The Supreme Court was asked to consider this question in the case of Hartley and others v King Edward VI College.
King Edward VI College is a co-educational sixth form college. Its teachers are paid an annual salary on a monthly basis and their contracts of employment incorporate terms relating to working time from a collective agreement known as 'the Red Book'.
The teachers' contracts specified Monday to Friday as working days. However, the court accepted the evidence from teachers that they regularly performed duties in the evenings and at the weekends. Further, the Red Book provides for 'directed time', such as teaching and other duties directed by the Headteacher, and 'undirected time', which is defined as "such reasonable hours as may be needed to enable them to discharge their duties effectively". The court found that undirected time included marking students' work, writing reports and preparing lessons and teaching materials all of which often happens outside the working day.
On 30 November 2011, teachers at King Edward's took part in a full day of lawful strike action. The College subsequently made deductions equivalent to 1/260 of their annual salary from the January 2012 payroll. This was calculated on the basis of there being 260 weekdays in a calendar year.
The teachers brought legal action, alleging that the College was only entitled to deduct 1/365 of their annual pay in light of the work they did outside of term time working hours (Monday to Friday). Eventually the case came before the Supreme Court.
The Supreme Court agreed with the teachers that there should have been a deduction of 1/365 of annual salary in light of the work the teachers did outside of their contractual term time working hours Monday to Friday.
The court highlighted that the Burgundy Book, which applies to teachers in schools, expressly provides for deductions of 1/365. By contrast the Red Book contained no express provision dealing with the issue.
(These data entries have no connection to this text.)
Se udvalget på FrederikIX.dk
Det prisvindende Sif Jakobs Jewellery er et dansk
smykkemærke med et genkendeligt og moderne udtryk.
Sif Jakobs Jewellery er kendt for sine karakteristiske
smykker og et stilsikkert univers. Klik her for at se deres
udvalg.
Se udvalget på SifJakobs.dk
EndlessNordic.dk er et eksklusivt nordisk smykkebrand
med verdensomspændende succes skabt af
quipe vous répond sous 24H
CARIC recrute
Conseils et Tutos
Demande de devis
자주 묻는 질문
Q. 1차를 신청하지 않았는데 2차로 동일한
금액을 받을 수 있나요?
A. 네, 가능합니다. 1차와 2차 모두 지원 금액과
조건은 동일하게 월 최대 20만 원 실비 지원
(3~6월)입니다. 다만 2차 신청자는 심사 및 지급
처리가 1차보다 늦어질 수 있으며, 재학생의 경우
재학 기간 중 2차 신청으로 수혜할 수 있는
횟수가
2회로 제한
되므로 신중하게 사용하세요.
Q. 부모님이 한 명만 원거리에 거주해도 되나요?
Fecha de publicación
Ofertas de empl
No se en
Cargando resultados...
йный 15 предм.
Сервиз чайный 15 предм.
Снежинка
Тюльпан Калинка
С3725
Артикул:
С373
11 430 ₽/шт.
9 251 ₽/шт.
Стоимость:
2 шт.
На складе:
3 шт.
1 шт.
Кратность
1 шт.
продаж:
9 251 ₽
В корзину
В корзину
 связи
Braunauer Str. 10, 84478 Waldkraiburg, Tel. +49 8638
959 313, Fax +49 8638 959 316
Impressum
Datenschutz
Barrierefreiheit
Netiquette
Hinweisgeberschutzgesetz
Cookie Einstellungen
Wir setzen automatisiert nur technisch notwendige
Although the decision in this case is relatively fact-specific to teachers in sixth form colleges, the principle around calculating the rate of deductions from pay may be applicable to other professions:
who regularly work in excess of their contracted hours
whose contracts of employment do not contain express provisions setting out whether deductions should be calculated by reference to 1/260 or 1/365
Employers may wish to review their contractual arrangements:
to see if express provisions are included concerning the rate at which pay accrues over the year
if so, whether deductions should be at the rate of 1/260 or 1/365 of annual salary
If there are no express provisions covering this area making amendments to your standard contracts of employment should be considered.